Singapura (ANTARA) - Junta Myanmar menghadapi serangan besar-besaran oleh pemberontak di tiga negara bagian, hingga meminta staf pemerintah bersiap menghadapi keadaan darurat.

Juru bicara junta Zaw Min Tun mengatakan bahwa militer menghadapi serangan hebat dari sejumlah besar tentara pemberontak bersenjata di Negara Bagian Shan di timur laut, Negara Bagian Kayah di timur, dan Negara Bagian Rakhine di barat.

Zaw Min Tun mengatakan beberapa posisi militer telah dievakuasi karena pemberontak menggunakan drone untuk menjatuhkan ratusan bom di pos-pos militer.

“Kami segera bertindak untuk melindungi diri dari serangan bom drone secara efektif,” kata dia pada Rabu malam.

Di Ibu Kota Naypyidaw, staf pemerintah telah diperintahkan untuk membentuk unit untuk menanggapi situasi darurat, kata sekretaris Dewan Naypyidaw Tin Maung Swe.

Dia membantah bahwa perintah itu merupakan respons terhadap situasi keamanan, dan mengatakan ibu kota dalam keadaan tenang.

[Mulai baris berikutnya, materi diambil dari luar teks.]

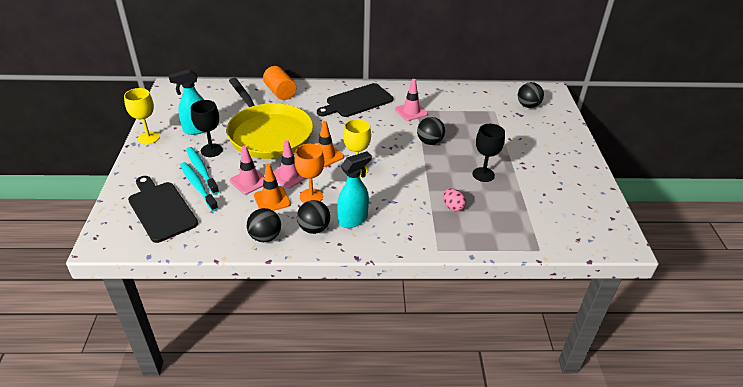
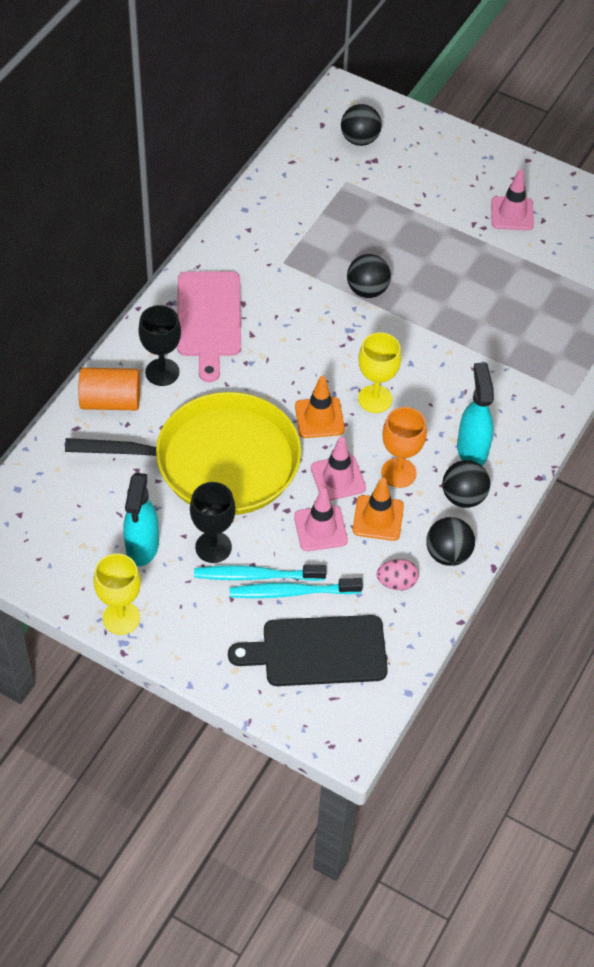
camera: 60 degrees left, 15 degrees up
black cutting board [317,83,393,117] -> pink cutting board [177,271,241,382]
pink traffic cone [395,79,428,121] -> pink traffic cone moved to [491,170,534,230]
pink egg [443,188,466,212] -> pink egg moved to [377,559,418,590]
black goblet [472,124,505,182] -> black goblet moved to [138,305,181,386]

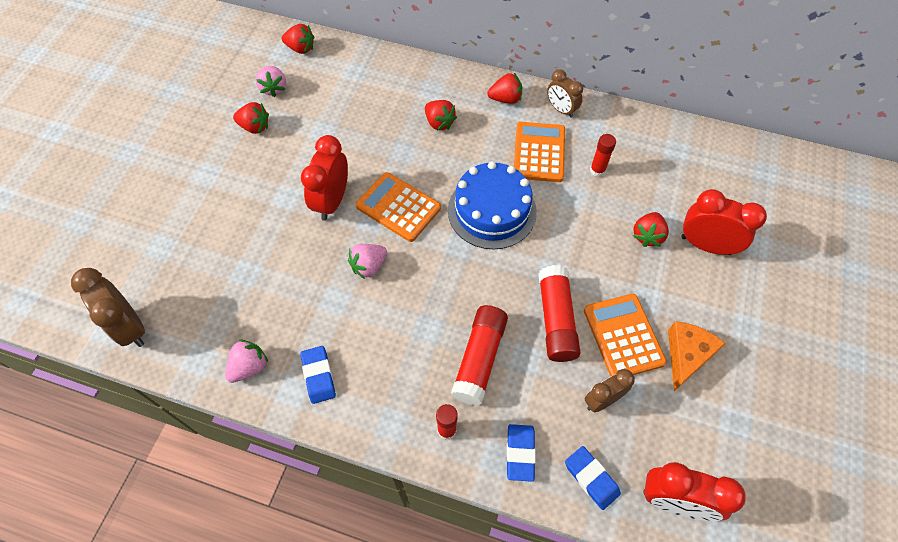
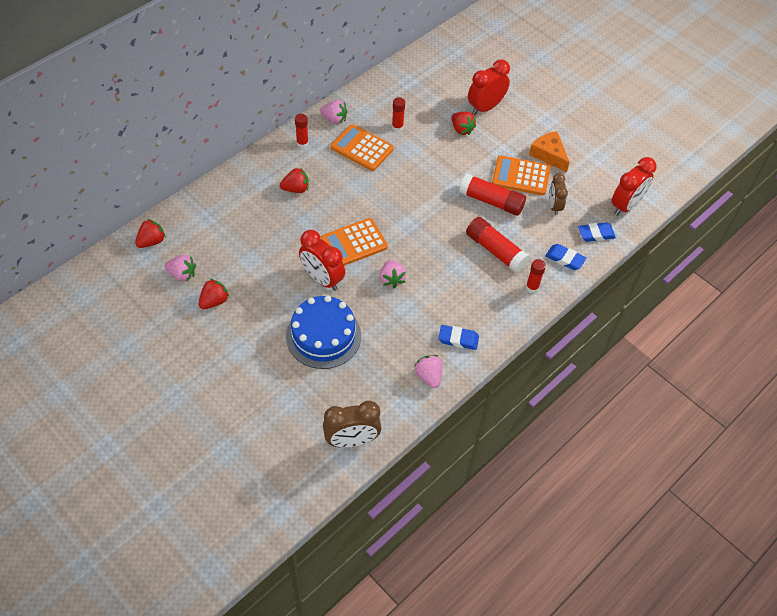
camera: 65 degrees left, 5 degrees down
blue cake [448,161,537,250] -> blue cake moved to [286,295,361,369]
red strawberry [487,73,522,104] -> red glue stick [295,114,309,148]
brown clock [547,69,583,118] -> pink strawberry [320,100,347,124]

“Ini adalah rencana untuk membantu jika terjadi keadaan darurat, khususnya bencana alam,” kata Tin Maung Swe kepada Reuters.

Pemerintahan paralel yang dibentuk oleh politisi prodemokrasi untuk menentang militer dan bersekutu dengan beberapa faksi pemberontak, telah meluncurkan kampanye "Jalan Menuju Naypyidaw" yang bertujuan untuk mengambil kendali di ibu kota.
Baca juga: Beijing pastikan jalur pipa migas China-Myanmar aman dari konflik

Secara terpisah, media Thit melaporkan bahwa Dewan Administrasi Negara (SAC) yang dibentuk junta menyatakan bahwa semua orang yang telah mendapat pelatihan dasar militer harus siap untuk berangkat dan bertugas.

Militer Myanmar telah memerangi etnis minoritas dan pemberontakan lainnya selama beberapa dekade, tetapi kudeta pada 2021 telah menghasilkan koordinasi yang belum pernah terjadi sebelumnya di antara kekuatan antimiliter--yang menjadi tantangan terbesar bagi tentara selama bertahun-tahun.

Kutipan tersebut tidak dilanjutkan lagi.